Accordingly, we performed a step two analysis and the significant hypothetical purchase price adjustments included in the analysis consisted of:
Adjusting the carrying value of land and buildings included in property and equipment to estimated fair value using the market approach and based on recent appraisals.
Adjusting the carrying value of the trademark and accreditations and designation indefinite-lived intangible assets to estimated fair value using the valuation methods discussed at Note 2, Significant Accounting Policies. Our annual impairment tests for these indefinite-lived intangible assets utilized the same revenue, margin and discount rate assumptions used in the BPP reporting unit goodwill impairment step one analysis which resulted in a lower fair value estimate for BPP’s trademark. Accordingly, we recorded a $17.6 million impairment charge for these indefinite-lived intangible assets in fiscal year 2010.
Adjusting all other finite-lived intangible assets to estimated fair value using a variety of methods under the income approach specifically the costs savings method, with and without method and excess earnings method, or replacement cost approach.

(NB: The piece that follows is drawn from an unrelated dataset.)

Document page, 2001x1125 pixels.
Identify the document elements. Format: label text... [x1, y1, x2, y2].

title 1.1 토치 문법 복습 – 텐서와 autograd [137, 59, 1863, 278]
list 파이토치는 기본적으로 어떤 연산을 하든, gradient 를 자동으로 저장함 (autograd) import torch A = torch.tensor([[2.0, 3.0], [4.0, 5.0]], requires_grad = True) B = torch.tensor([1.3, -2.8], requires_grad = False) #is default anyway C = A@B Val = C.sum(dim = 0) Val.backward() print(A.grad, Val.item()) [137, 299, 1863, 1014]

As a result of this analysis, we determined that one of our student relationship intangible assets was not recoverable resulting in recording an impairment charge of $2.0 million in fiscal year 2010.
Based on our analysis, we recorded a $156.3 million impairment charge for BPP’s goodwill in fiscal year 2010. As BPP’s goodwill is not deductible for tax purposes, we did not record a tax benefit associated with the goodwill impairment charge. In the fiscal year 2010, BPP's goodwill and intangible asset impairment charges in the aggregate approximate $170.4 million (net of $5.5 million benefit for income taxes associated with the intangible asset impairment charges).
ULA
During fiscal year 2010, we recorded an $8.7 million impairment charge for ULA’s goodwill. As ULA’s goodwill is not deductible for tax purposes, we did not record a tax benefit associated with the goodwill impairment charge.
Please refer to Note 2, Significant Accounting Policies, for our policy and methodology for evaluating potential impairment of goodwill and indefinite-lived intangible assets.